Art. 6º É vedado o fornecimento de talonário de cheques ao depositante enquanto não verificadas as informações constantes da ficha-proposta ou quando, a qualquer tempo, forem constatadas irregularidades nos dados de identificação do depositante ou de seu procurador.

Art. 7º O talonário de cheques somente poderá ser entregue mediante recibo datado e assinado pelo depositante ou portador expressamente autorizado, o qual deverá ser identificado no ato da entrega.

Parágrafo único. Caso seja suspenso o fornecimento de talonário de cheques, a instituição financeira deverá adotar providências imediatas com vistas a retomar os cheques em poder do depositante.

Art. 8º Quando, por qualquer motivo, o titular estiver impedido de receber talonário de cheques, a conta de depósitos à vista somente poderá ser movimentada por meio de cheque avulso, nominativo ao próprio emitente, por recibo ou por meios eletrônicos de pagamento.

Parágrafo único.
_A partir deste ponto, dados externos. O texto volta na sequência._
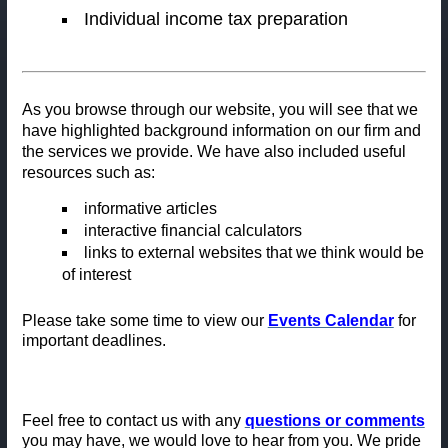
Individual income tax preparation
As you browse through our website, you will see that we
have highlighted background information on our firm and
the services we provide. We have also included useful
resources such as:
informative articl
es
interactive financial calculators
links to external websites that we think would be
of interest
Please take some time to view our
Events Calendar
for
important deadlines.
Feel free to contact us with any
questions or comments
you may have, we would love to hear from you. We pride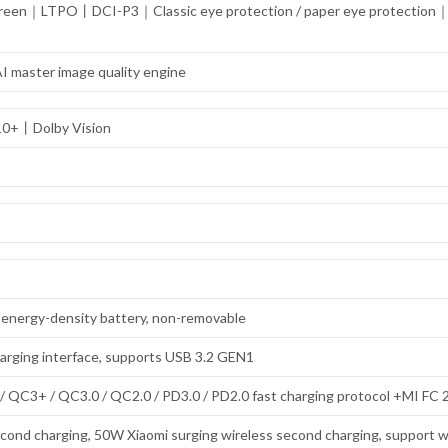
r screen｜LTPO丨DCI-P3｜Classic eye protection / paper eye protectio
I master image quality engine
10+丨Dolby Vision
igh-energy-density battery, non-removable
arging interface, supports USB 3.2 GEN1
 QC3+ / QC3.0 / QC2.0 / PD3.0 / PD2.0 fast charging protocol +MI FC 2
cond charging, 50W Xiaomi surging wireless second charging, support w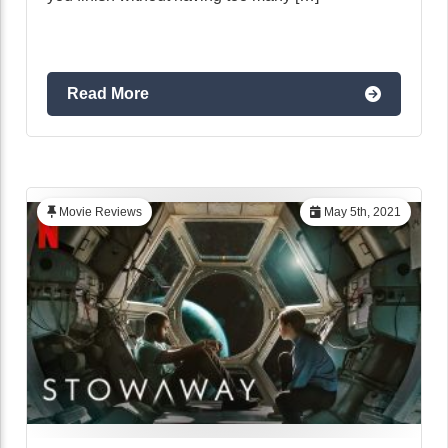
Read More
Movie Reviews
May 5th, 2021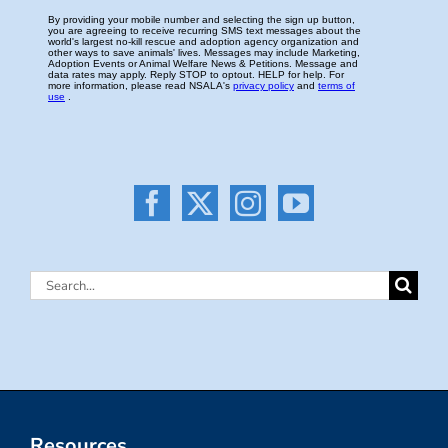
Search
for:
Resources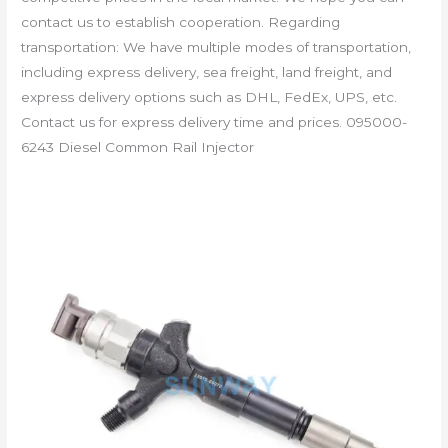
contact us to establish cooperation. Regarding
transportation: We have multiple modes of transportation,
including express delivery, sea freight, land freight, and
express delivery options such as DHL, FedEx, UPS, etc.
Contact us for express delivery time and prices. 095000-
6243 Diesel Common Rail Injector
A movimentação de conta referida neste artigo será efetuada sem ônus para o depositante.

Art. 10. É facultada à instituição financeira a abertura, manutenção ou encerramento de conta de depósitos à vista cujo titular figure ou tenha figurado no Cadastro de Emitentes de Cheques sem Fundos (CCF).

Parágrafo único. É proibido o fornecimento de talonário de cheques ao depositante enquanto figurar no CCF.

Art. 12. Ao encerrar conta de depósitos à vista, a instituição financeira deve:

I - expedir aviso ao titular, solicitando a retirada ou a regularização do saldo e a restituição dos cheques acaso em seu poder;

Nesse contexto, não há nenhuma dúvida de que a devolução de cheques sem provisão de fundos decorre da falha da prestação do serviço das instituições financeiras, pois os correntistas somente podem fazer uso desse título de crédito após autorizados por seu banco, que, antes, deve fazer cumprir todas as normas regulamentares relativas à conta-corrente.

A decisão, considerada uma guinada jurisprudencial, é da 3ª Câmara de Direito Civil do Tribunal de Justiça de Santa Catarina, aplicada no julgamento de duas apelações sob relatoria do desembargador Fernando Carioni, do Egrégio Tribunal de Justiça do Estado de Santa Catarina.

Tal decisão torna-se um marco importante pois cria jurisprudência no sentido de que as instituições financeiras têm responsabilidade sobre o comportamento de seus clientes, inclusive com a obrigatoriedade de cobrir cheques emitidos sem provisão de fundos pelos seus correntistas.